Unstructured clinical data, such as radiology reports, are encoded as narrative text, which grants the clinician freedom to capture both subjective and objective perspectives within the document. Because of the absence of structure, it may be more challenging to consistently extract features from unstructured data via an automated approach without the use of NLP [22]. In this study, features containing information on the severity and type of radius fracture were extracted from the official radiology interpretation of the wrist X-ray using NLP and machine learning. Of the tested NLP models, ClinicalBERT performed the best in predicting case duration and was significantly more accurate compared the traditional approach. This suggests that the information found within the radiology reports contain vital information that impact surgical case duration – data that would not otherwise be put into account consistently without NLP algorithms.

Accurate predictions of surgical case duration help to optimize the surgery schedule [21]. This study demonstrated that utilization of NLP within a machine learning framework improved accuracy of predicting case duration for ORIF for radial fractures at a single ambulatory surgery center. This proposed model could be applied to other surgical procedures with high variability in duration of surgery that are dependent on imaging reports to identify severity and fracture pattern. Future studies could apply this concept to large volumes of surgical procedures and subsequently evaluate the cost-savings to healthcare systems from optimizing the surgery schedule.

4.1 Limitations

There are several limitations to the current study design - mainly attributable to the retrospective nature of the data. With retrospective studies, there are potential biases that could be related to inaccuracies of data points, which could skew results. However, there was no evidence of obvious errors in the data. For example, there were no instances of extreme and, thus, obviously inaccurate values for the recorded case durations (e.g. unlikely values for surgical duration) or features (e.g. impossible recorded age or weight). If there were systemic errors, it would introduce overfitting issues as the models would train on inaccurate data entries. Another weakness is external validity due to the relatively small sample size from a single institution. Furthermore, there is concern for generalizability of this model to other datasets as only data from a single ambulatory surgery center was utilized. Another limitation is the lack of transparency regarding the impact of textual features processed by ClinicalBERT on the predictions. For example, it is unclear if the pathology-specific features within the radiology reports were the important features for prediction. In addition, there are several other potentially important features not included in the predictive model that may be relevant, including the current surgical volume in the operating rooms, time of day, time of the year, and staffing shortages. The results of this study should be interpreted as a proof-of-concept study that may drive larger scale studies. Furthermore, the results of this study do not provide causal explanations, but rather reports associations of various features to the outcome of interest.
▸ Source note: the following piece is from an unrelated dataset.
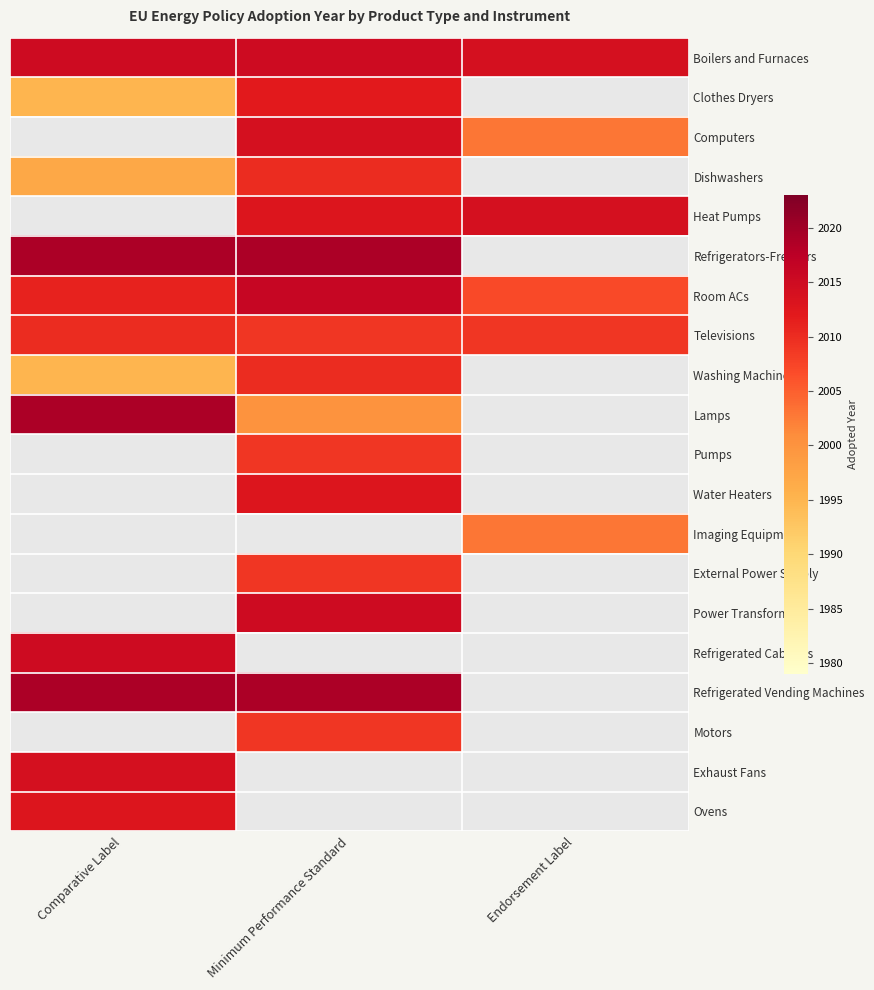

Which series has the largest total across all categories?

Boilers and Furnaces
Ideally, a large prospective study using data from multiple institutions and operating room settings (outpatient and inpatient) should be performed.

5 Conclusion

We demonstrated that improvements to machine learning models predicting surgical case duration could be made when using NLP (ClinicalBERT) to process radiology imaging reports. These reports provide more context on the severity and fracture pattern, which may influence surgical case duration. Such models may aid operating room managers in creating the daily surgery schedule to minimize unused OR time and avoid over-utilization from inaccurate historical averages data or surgeon estimation. The reduction of mismatch between scheduled surgical time and actual surgical time can lead to improved patient care and downstream saving to hospital systems.